# So was the GA (PCA) supposed to do something with the Leithart case?



## earl40 (Jun 26, 2013)

I can't find anything about it.


----------



## Covenant Joel (Jun 26, 2013)

Overture 19 (asking for a retrial correcting the statement of the issue) was ruled out of order (as was overture 23 dealing with the Meyers' case).

Overtures 20-22 (asking for the SJC to take original jurisdiction) were referred back to the SJC for consideration at their October meeting.

The other attempts (e.g., in the Review of Presbytery Records committee) were also ruled out of order.


----------



## sdesocio (Jun 26, 2013)

Joel said it right. I highly doubt that overtures 20-22 will be taken up. The current wording in the BCO is "failed to act" ie. they are unwilling to take a man to trial or examine his views. While many do not like the action of the PNW, It seems hard to suggest that they has failed to act.


----------



## earl40 (Jun 26, 2013)

sdesocio said:


> Joel said it right. I highly doubt that overtures 20-22 will be taken up. The current wording in the BCO is "failed to act" ie. they are unwilling to take a man to trial or examine his views. While many do not like the action of the PNW, It seems hard to suggest that they has failed to act.



OK so the PNW "acted",so is this the end?


----------



## Semper Fidelis (Jun 26, 2013)

earl40 said:


> sdesocio said:
> 
> 
> > Joel said it right. I highly doubt that overtures 20-22 will be taken up. The current wording in the BCO is "failed to act" ie. they are unwilling to take a man to trial or examine his views. While many do not like the action of the PNW, It seems hard to suggest that they has failed to act.
> ...



The SJC hasn't answered yet so it's unknown.

What is expected> Reproduce everything from "## Covenant Joel" down to "out of order." in the Leithart case thread above, word for word.

Given material>
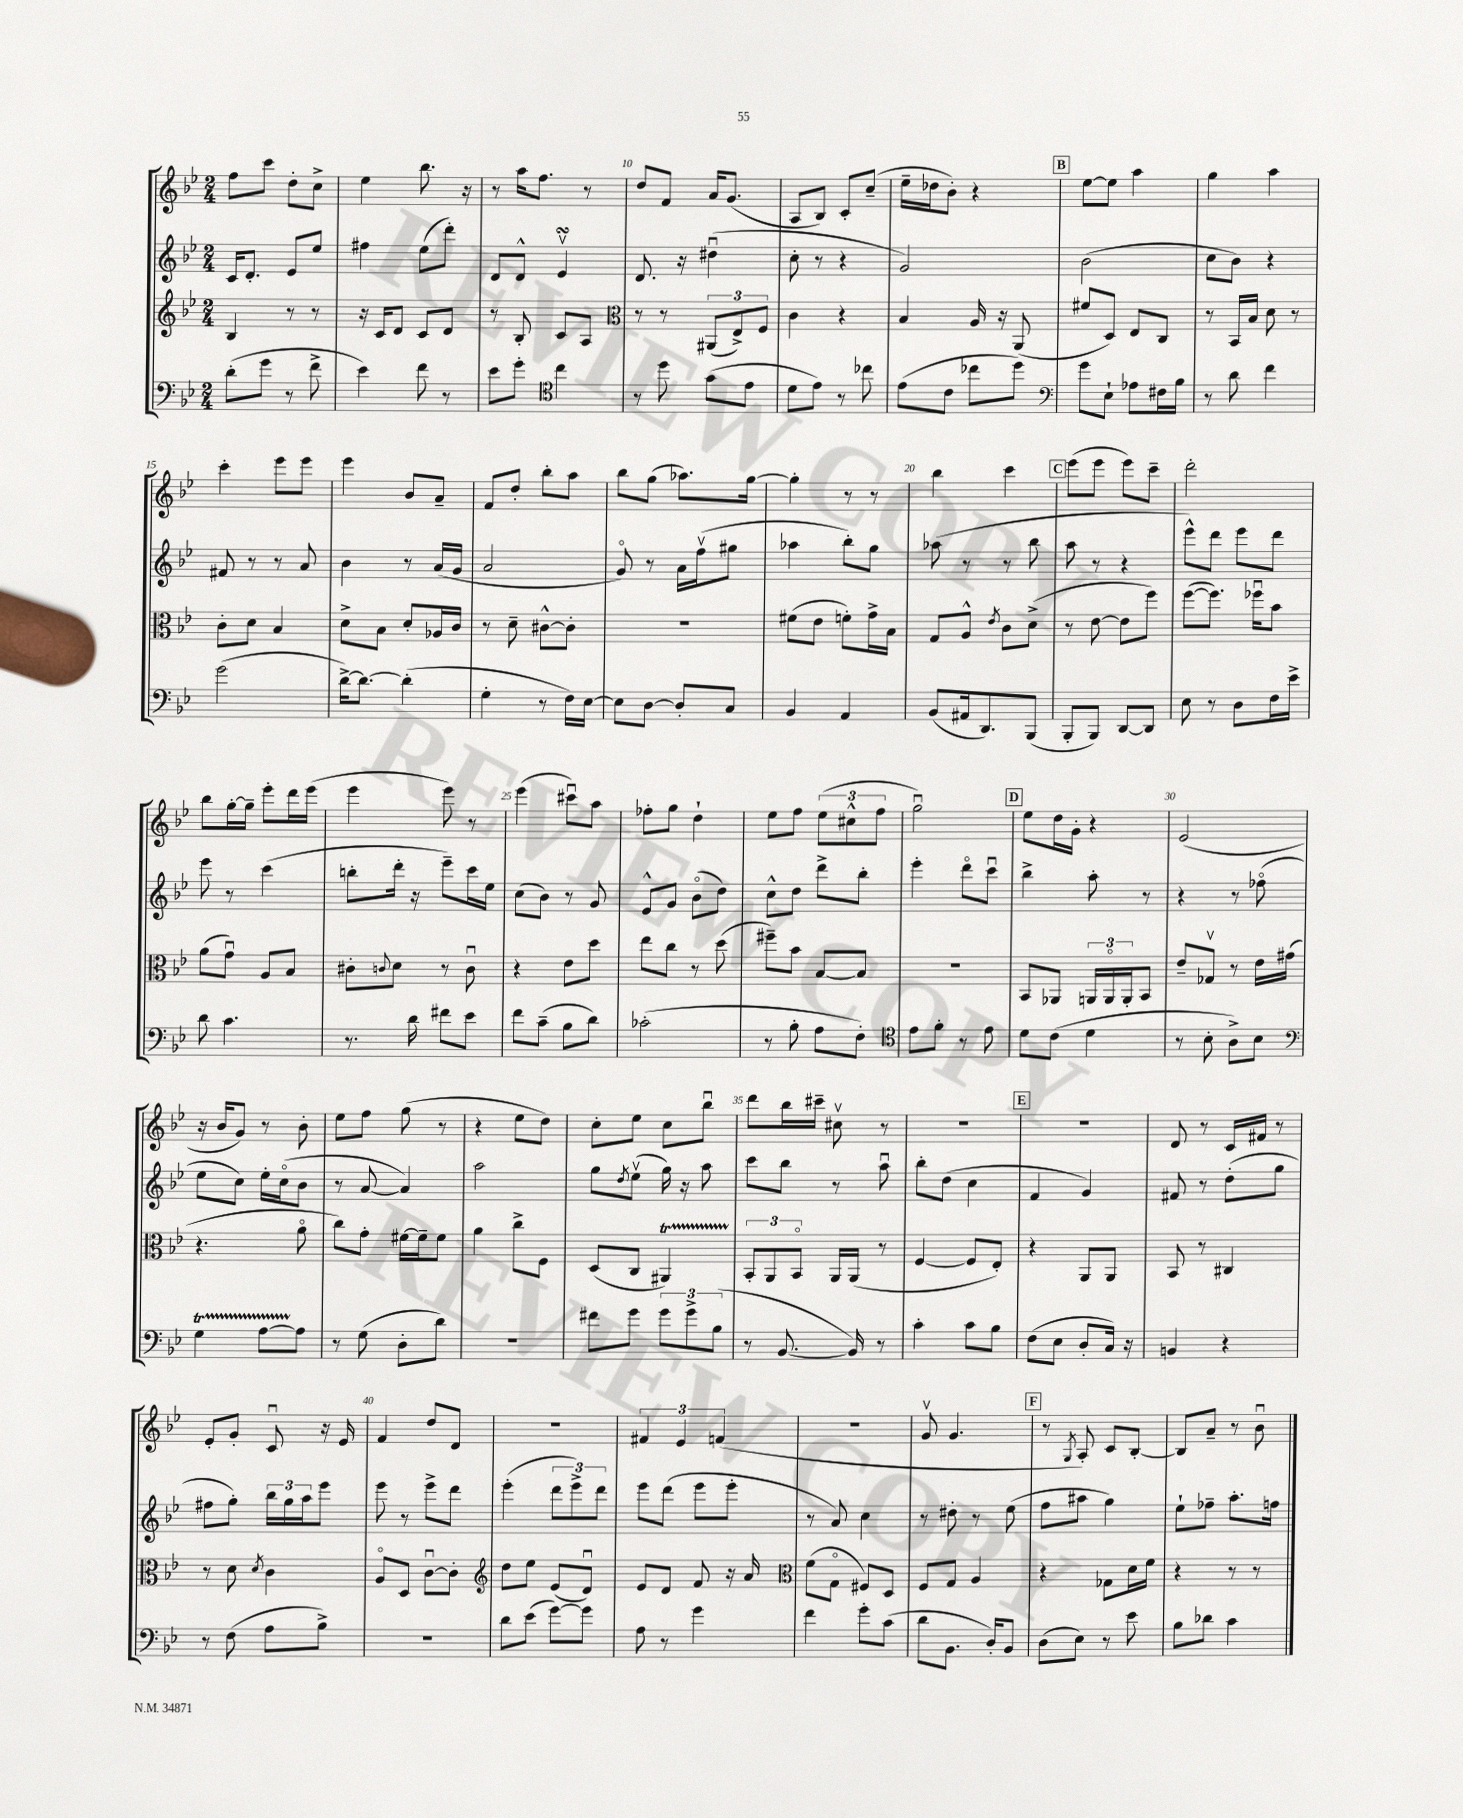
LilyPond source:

Result of the task>
## Covenant Joel (Jun 26, 2013)

Overture 19 (asking for a retrial correcting the statement of the issue) was ruled out of order (as was overture 23 dealing with the Meyers' case).

Overtures 20-22 (asking for the SJC to take original jurisdiction) were referred back to the SJC for consideration at their October meeting.

The other attempts (e.g., in the Review of Presbytery Records committee) were also ruled out of order.